Hints: Interval Game

Write $x_1$ and $x_2$ in 0-based form: after reading, subtract $1$ from each upper bound so that slack variables $a = l - 1$ and $b = x - r$ satisfy $a + b \le X_1$ and $a_2 + b_2 \le X_2$ in the code’s variables X1 and X2.

For the second interval, the losing pairs for Alice are those whose XOR $u = a_2 \oplus b_2$ equals her chosen first-interval XOR $t = a_1 \oplus b_1$. For each possible $a = i$, the valid $b$ run from $0$ to $X_2 - i$ inclusive; you need the multiset of XOR values $i \oplus b$ over that range.

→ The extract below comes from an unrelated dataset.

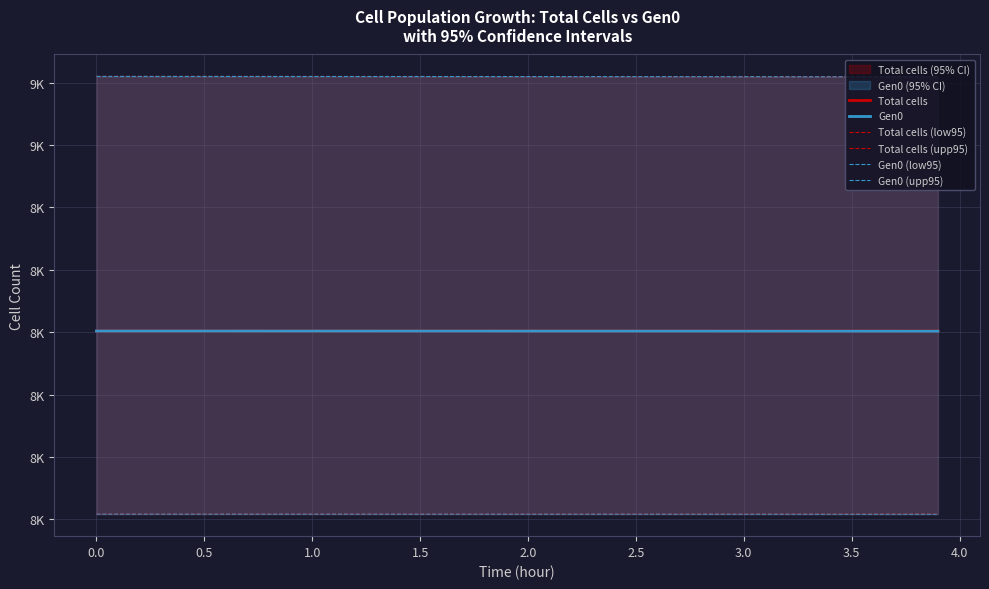

Does the chart have visible grid lines?

Yes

For fixed $i$, decompose the range of $b$ from $0$ to $X_2 - i$ into $O(\log X_2)$ disjoint blocks whose lengths are powers of two (greedy from large bits). On each block, the XOR values hit a structured set; add $+1$ and $-1$ at two keys in a map del so that a later prefix sum over $c$ recovers the total frequency of pairs with XOR equal to $c$.

Sweep $c = 0, 1, \dots, X_1$. Maintain a running count cnt by adding del[c] at each step. The value $c$ with minimum cnt is a best choice of $t$; the implementation keeps the smallest such $c$ when ties occur.

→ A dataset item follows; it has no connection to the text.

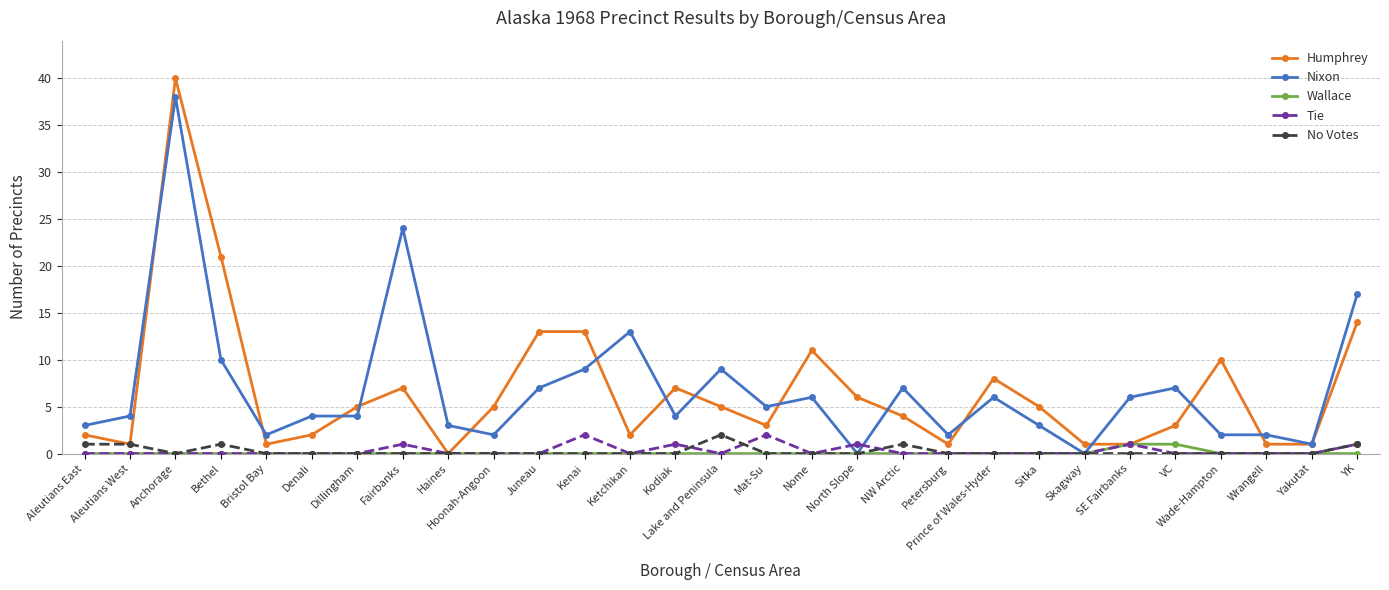

What is the maximum value shown in the chart?

40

Realize that optimal $t$ with $(a_1, b_1) = (0, t)$: in 1-based coordinates this is $l_1 = 1$ and $r_1 = x_1 - t$ (the code prints 1 and X1 + 1 - best after the decrement, which is $x_1 - t$ in the original input).

Write the interval $[l, r]$ (inside $[1, x]$) as two independent nonnegative values:

• $a = l - 1$ (how much we can still decrease $l$),
• $b = x - r$ (how much we can still increase $r$).

What game does each of these two values represent?

Answer to Hint 1:
Each value is a Nim heap: in one move you can reduce it to any smaller nonnegative value.

So for one interval, Grundy value is:

$$ g = a \oplus b. $$

For two intervals, total Grundy is xor of all four heaps.

Alice fixes only the first interval, so she fixes only:

$$ t = a_1 \oplus b_1. $$

Then Bob’s interval is random and contributes:

$$ u = a_2 \oplus b_2. $$

Alice loses exactly when $t \oplus u = 0$, i.e. $u=t$.

So we need to minimize:

$$ f(t)=\#\{(a_2,b_2)\mid a_2,b_2\ge 0,\ a_2+b_2\le x_2-1,\ a_2\oplus b_2=t\}. $$

The denominator (all possible second intervals) is fixed, so minimizing $f(t)$ maximizes win probability.

For fixed $t$, let:

$$ u = a_2 \& b_2. $$

Then:

$$ a_2+b_2 = t + 2u. $$

Also bits where $t$ has $1$ cannot appear in $u$, so $u \& t = 0$.

Answer to Hint 5:
For fixed $u$ with $u \& t = 0$, each $1$-bit of $t$ can be assigned to either $a_2$ or $b_2$, independently.

So each valid $u$ gives:

$$ 2^{\operatorname{popcount}(t)} $$

pairs $(a_2,b_2)$.

Therefore, if $t \le n$ where $n=x_2-1$:

$$ f(t) = 2^{\operatorname{popcount}(t)} \cdot \#\{u \mid 0\le u\le \lfloor (n-t)/2\rfloor,\ u\&t=0\}. $$

If $t>n$, then $f(t)=0$ immediately.

How to count

$$ \#\{u\le M \mid u\&t=0\} $$

fast?
Use a standard bit-DP with tight flag over bits from high to low.

Reachable values of $t$ for Alice are all $0..x_1-1$: choose $(a_1,b_1)=(t,0)$, which corresponds to interval:

$$ [l_1, r_1] = [t+1, x_1]. $$

So just scan all $t$ in that range and pick one minimizing $f(t)$.

Complexity per test:

• iterate $t=0..x_1-1$,
• for each $t$, run $O(\log x_2)$ bit-DP.

Total complexity:

$$ O\!\left(x_1\log x_2\right) $$

per test, and linear in total constraints.